The British Field-Marshal Sir William Slim, who had no part in the battle, said: "Australian troops had, at Milne Bay, inflicted on the Japanese their first undoubted defeat on land. Some of us may forget that, of all the allies, it was the Australians who first broke the invincibility of the Japanese army."
In fact, it was Japanese marines who were landed to face the Allied forces at Milne Bay. The allies, commanded by the Australian Major-General Cyril Clowes, were defending a strategically-important Royal Australian Air Force (RAAF) base. The soldiers were mainly made up of two Australian Army brigades: the 18th Infantry Brigade from the Australian 7th Division and the 7th Australian Infantry Brigade Group from the Militia.

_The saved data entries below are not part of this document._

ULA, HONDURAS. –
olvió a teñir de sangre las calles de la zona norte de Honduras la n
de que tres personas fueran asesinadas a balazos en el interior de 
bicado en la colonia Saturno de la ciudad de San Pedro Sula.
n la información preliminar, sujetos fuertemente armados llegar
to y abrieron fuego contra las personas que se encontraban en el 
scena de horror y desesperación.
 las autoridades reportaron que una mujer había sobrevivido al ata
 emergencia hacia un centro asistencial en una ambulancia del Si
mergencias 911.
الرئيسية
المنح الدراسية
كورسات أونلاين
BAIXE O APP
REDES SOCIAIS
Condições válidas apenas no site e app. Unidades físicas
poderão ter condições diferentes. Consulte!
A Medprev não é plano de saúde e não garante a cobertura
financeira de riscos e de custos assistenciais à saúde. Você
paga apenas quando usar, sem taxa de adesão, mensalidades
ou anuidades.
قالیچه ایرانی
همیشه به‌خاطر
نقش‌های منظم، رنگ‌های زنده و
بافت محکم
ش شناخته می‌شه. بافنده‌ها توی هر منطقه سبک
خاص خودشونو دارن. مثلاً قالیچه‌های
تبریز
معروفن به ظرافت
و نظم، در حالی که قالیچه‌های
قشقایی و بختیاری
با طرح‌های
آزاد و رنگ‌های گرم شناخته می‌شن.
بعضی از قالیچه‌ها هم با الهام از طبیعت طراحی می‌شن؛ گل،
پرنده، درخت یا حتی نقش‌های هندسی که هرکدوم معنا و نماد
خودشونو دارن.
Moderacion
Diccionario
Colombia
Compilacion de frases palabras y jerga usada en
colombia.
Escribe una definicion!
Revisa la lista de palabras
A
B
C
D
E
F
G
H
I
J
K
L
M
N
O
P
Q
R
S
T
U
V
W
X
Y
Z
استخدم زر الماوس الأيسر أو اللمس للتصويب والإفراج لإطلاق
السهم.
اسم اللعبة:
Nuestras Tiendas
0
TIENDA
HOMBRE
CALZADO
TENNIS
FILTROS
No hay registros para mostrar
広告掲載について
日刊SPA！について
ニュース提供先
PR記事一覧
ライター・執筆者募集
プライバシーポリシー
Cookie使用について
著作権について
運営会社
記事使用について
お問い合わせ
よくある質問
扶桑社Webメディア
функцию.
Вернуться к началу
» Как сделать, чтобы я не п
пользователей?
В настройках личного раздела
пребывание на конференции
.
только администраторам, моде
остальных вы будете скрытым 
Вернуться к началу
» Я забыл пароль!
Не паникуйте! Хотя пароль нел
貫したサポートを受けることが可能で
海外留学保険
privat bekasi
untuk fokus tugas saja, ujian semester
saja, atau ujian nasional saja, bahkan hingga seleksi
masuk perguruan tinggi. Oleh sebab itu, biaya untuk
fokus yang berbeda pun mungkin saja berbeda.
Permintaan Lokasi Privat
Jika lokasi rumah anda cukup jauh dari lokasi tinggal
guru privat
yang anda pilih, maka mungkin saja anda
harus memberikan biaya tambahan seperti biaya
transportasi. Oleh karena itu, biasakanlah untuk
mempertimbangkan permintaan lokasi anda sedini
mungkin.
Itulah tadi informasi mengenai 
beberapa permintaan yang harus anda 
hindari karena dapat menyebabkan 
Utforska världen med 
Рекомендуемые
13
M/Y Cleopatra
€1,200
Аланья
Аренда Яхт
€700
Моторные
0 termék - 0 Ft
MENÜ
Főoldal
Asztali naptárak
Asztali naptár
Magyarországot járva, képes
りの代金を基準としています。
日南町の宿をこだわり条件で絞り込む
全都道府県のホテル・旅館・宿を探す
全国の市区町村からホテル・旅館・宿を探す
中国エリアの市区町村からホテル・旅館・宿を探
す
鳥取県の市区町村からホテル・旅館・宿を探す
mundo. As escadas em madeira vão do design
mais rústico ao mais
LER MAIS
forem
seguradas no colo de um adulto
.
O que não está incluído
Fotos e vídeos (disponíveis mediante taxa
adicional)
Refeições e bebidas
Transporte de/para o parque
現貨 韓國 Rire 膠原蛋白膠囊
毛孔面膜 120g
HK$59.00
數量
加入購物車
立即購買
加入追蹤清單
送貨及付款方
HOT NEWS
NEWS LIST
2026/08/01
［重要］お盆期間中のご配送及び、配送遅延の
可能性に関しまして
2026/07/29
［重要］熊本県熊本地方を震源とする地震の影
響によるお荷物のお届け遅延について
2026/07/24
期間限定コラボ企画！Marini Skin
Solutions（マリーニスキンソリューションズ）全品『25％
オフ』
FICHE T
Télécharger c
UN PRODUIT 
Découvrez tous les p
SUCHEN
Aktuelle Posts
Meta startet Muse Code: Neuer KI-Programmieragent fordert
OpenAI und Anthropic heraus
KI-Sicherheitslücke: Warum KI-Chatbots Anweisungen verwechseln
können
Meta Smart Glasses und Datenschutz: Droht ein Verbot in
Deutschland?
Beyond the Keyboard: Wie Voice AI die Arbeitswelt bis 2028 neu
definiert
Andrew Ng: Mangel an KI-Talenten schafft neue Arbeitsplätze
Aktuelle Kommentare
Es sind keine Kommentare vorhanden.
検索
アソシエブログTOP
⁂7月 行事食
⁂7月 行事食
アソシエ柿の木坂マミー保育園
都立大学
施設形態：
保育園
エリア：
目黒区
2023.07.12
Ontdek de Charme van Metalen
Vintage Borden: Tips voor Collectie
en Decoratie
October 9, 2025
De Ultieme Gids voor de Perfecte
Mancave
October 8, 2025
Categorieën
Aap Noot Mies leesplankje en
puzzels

The Japanese high command committed no more than 2,400 soldiers to the landing at Milne Bay; they underestimated the size of the Allied force. Although the allies numbered about 9,000, many of these were non-combat personnel. And the Japanese enjoyed a more significant significant advantage, in the form of light tanks, which the Allies had not deployed. The tanks initialy inflicted severe causalties on the Australian 2/10th Infantry Battalion and forced it to retreat.
The RAAF's 75 Squadron and 76 Squadron, flying P-40 "Kittyhawk" ground attack planes, also played an important role in the fierce fighting. In fact, on some occasions the pilots began firing at nearby Japanese troops while they were still in the process of taxiing, prior to taking off. RAAF ground staff, some of them from other squadrons, were also actively involved in fighting, as was the US Army Corps of Engineers' 46th Engineer Regiment, which was expanding the Milne Bay airbase.
On September 5, the Japanese high command ordered a withdrawal: according to official figures, 311 Japanese personnel were killed, with about 700 missing in action. The Japanese Navy evacuated 1,318 personnel. Of the 534 Australian casualties, 161 were killed or missing in action. The US forces had several personnel killed or wounded.
The effect on the morale of all Allied servicemen in Asia and the Pacific was profound, but especially other Australians fighting a rearguard action on the Kokoda Track, US Marines simultaneously fighting the Battle of Guadalcanal, and Slim's troops in the 14th Army who had recently been driven out of Burma.